* [LISTA DE EXERCÍCIOS]:
1. Enumere as causas que, segundo o texto sobre saúde pública, costumam provocar a depressão e a hipertensão arterial.
2. Retome o texto sobre saúde pública e escreva a continuação a partir da última frase.

* [TEXTO PARA ANÁLISE]:
Cunha reiterou que devemos defender o Sistema Único de Saúde (SUS) e que os principais atendimentos da rede pública não têm origem em problemas de saúde. Segundo ele, a depressão e a hipertensão arterial, representam boa parte das assistências, comumente causadas por estilo de vida, estresse, desemprego, trânsito e poluição. Indicou que de 20% a 25% dos brasileiros jovens apresentam quadro depressivo e que, entre a população com mais de 50 anos, quase 50% foram diagnosticados com hipertensão.

De acordo com o professor, a

chikungunya

não teve a atenção que merecia no momento em que os casos começaram a surgir, em 2009, embora os especialistas da área da saúde já apontassem o problema. “Eu falava tanto disso, que os alunos me apelidaram de ‘Professor Chikungunya’”, afirmou em tom de brincadeira. Ele acredita que a epidemia de doenças causadas pelo mosquito

Aedes aegypti

não serão resolvidas apenas com vacinas e que “é preciso criar uma cultura de preservação”.

Faz-se necessário, segundo Cunha, que o sistema de água tratada e a rede de esgoto sejam aperfeiçoados. O professor apontou a ligação existente entre a crise hídrica e a falta de abastecimento regular, que leva a população armazenar água em qualquer lugar para garantir que não haverá falta. “Há uma ausência de políticas de comunicação,  conversar com a população sobre isso, só se faz campanha em momentos específicos e não durante o ano todo”.

A violência urbana foi outro fator indicado, pois “em poucos países há tantos lugares inacessíveis ao Estado, como áreas controladas pela milícia ou tráfico, nas quais é preciso autorização para entrar”. Ele afirmou que o Brasil sofre de problemas de saúde em vários aspectos: pública, mental, da sociedade e da economia; e que, com a reforma da Previdência, a tendência é o aumento dos problemas de saúde relacionados a estresse, cansaço ou esforço excessivo.

Além das questões relacionadas à saúde pública, Cunha também falou sobre a defesa do ensino superior público e gratuito. “A universidade deve ser local de debate. Professores trabalham muito, não se faz balbúrdia por aqui e sim pesquisa, trabalho”. Indicou que “tão ou mais importante quanto não haver cortes na educação, saúde e tecnologia, é haver crescimento econômico e social, com responsabilidade ambiental e de saúde pública”.

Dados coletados
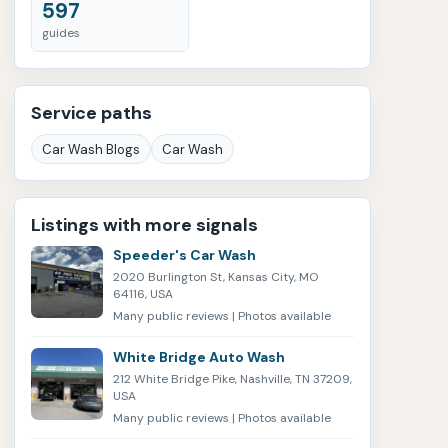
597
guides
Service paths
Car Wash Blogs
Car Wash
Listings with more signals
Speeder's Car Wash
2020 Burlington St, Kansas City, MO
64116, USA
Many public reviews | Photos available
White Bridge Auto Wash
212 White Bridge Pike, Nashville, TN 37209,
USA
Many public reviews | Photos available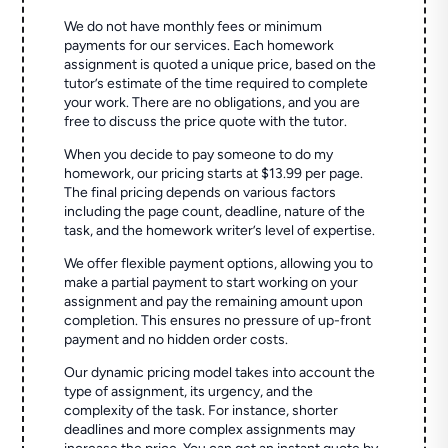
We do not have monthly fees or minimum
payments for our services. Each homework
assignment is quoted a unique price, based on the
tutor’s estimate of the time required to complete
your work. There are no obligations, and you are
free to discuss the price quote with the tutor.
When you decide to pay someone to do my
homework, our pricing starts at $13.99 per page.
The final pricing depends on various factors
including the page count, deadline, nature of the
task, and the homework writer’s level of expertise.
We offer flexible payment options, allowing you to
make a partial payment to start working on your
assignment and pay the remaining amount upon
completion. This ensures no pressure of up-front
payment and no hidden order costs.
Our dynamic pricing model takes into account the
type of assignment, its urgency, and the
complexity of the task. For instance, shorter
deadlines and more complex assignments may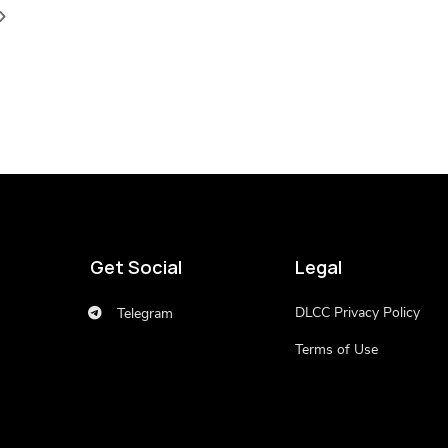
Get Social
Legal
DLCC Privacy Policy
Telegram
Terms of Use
* * *
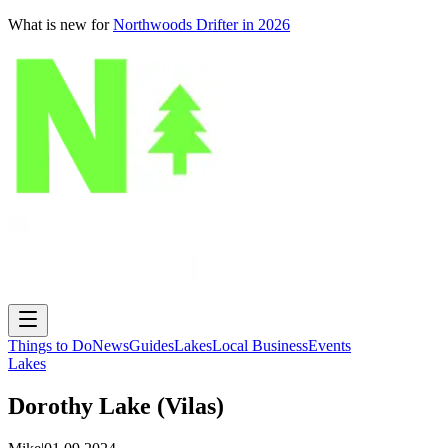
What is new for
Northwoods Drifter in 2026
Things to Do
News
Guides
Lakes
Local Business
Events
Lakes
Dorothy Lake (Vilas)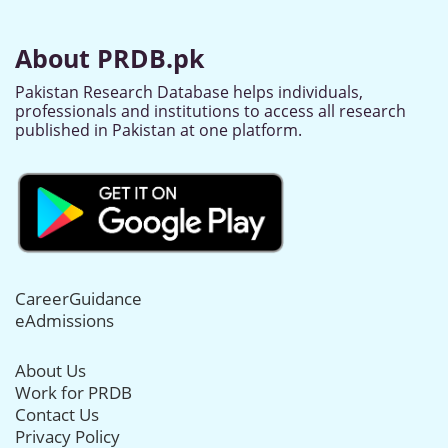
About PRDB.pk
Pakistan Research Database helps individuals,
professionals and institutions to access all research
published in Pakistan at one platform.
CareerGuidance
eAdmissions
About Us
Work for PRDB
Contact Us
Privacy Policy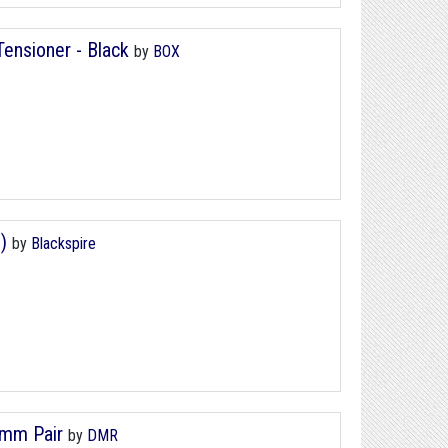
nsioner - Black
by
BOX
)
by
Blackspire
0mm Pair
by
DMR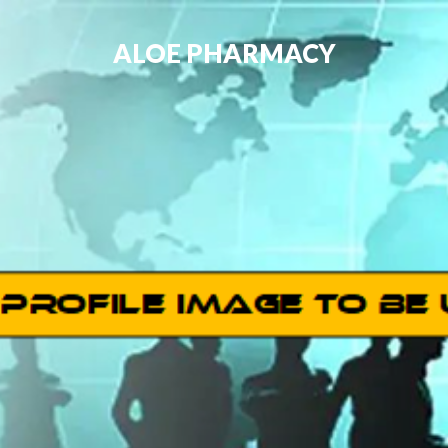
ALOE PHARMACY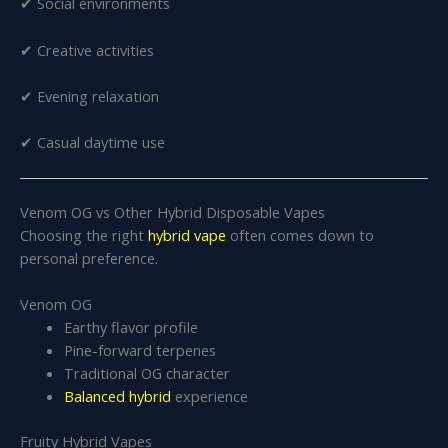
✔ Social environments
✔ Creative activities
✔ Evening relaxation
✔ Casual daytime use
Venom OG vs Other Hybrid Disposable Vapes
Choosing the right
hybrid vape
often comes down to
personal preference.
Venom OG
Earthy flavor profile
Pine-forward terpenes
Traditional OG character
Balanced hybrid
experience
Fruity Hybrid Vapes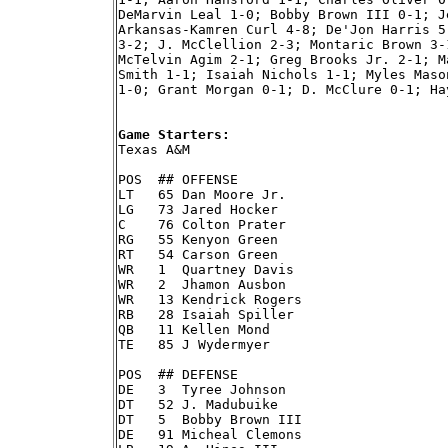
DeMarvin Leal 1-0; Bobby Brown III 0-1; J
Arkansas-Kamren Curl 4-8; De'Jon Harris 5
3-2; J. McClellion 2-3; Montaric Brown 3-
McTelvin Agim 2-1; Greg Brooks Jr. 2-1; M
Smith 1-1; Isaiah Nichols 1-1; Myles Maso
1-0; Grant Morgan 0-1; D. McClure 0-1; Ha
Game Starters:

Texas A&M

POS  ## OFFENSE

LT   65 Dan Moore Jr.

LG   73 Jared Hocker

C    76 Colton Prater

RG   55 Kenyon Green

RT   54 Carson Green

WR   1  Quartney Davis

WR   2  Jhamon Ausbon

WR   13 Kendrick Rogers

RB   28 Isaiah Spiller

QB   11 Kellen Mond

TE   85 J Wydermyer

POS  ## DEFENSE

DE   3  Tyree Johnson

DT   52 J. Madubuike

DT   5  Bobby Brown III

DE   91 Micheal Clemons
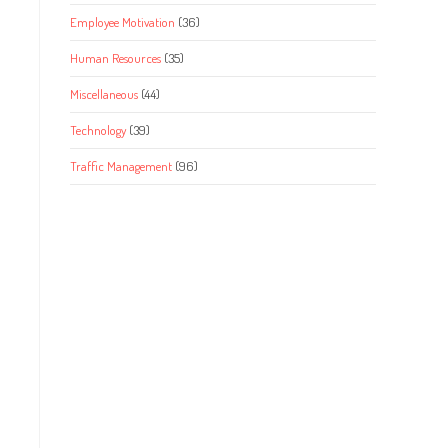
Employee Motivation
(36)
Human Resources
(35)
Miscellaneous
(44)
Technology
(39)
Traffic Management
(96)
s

* [RESPOSTAS POR TAREFA]:
1. Estilo de vida, estresse, desemprego, trânsito e poluição.

2.
Após a explanação, os espectadores perguntaram sobre a queda nos índices de vacinação. Cunha respondeu que “o problema de baixa taxa de vacinação é muito mais devido à falta de manutenção do que a movimentos antivacina”. Lembrou que as campanhas no Brasil historicamente tiveram sucesso, junto às de combate ao tabagismo e a doenças sexualmente transmissíveis (DST).

O docente afirmou que o sistema privado avança, mas “há muita coisa que só o setor público vai lidar porque não gera lucro”. Ele apontou que cerca de 80% dos medicamentos contra a febre amarela no mundo são produzidos pela Fiocruz. “Grandes empresas não vão querer patente de doenças não lucrativas”. De acordo com o professor empresas privadas “barateiam remédios para estrangular a indústria pública e, depois de feito, jogam o preço lá no alto”.

Esclareceu que as “políticas de habitação popular também são importantes e têm sido deixadas de lado pelo governo federal” e defendeu “um sistema de saúde que trate os desiguais de forma desigual, adaptada às necessidades específicas de cada comunidade e grupos sociais”. Propôs a criação de grupos de apoio entre amigos ou colegas de faculdade e trabalho para que as pessoas desabafem, sejam orientadas a procurar ajuda profissional e não se isolem.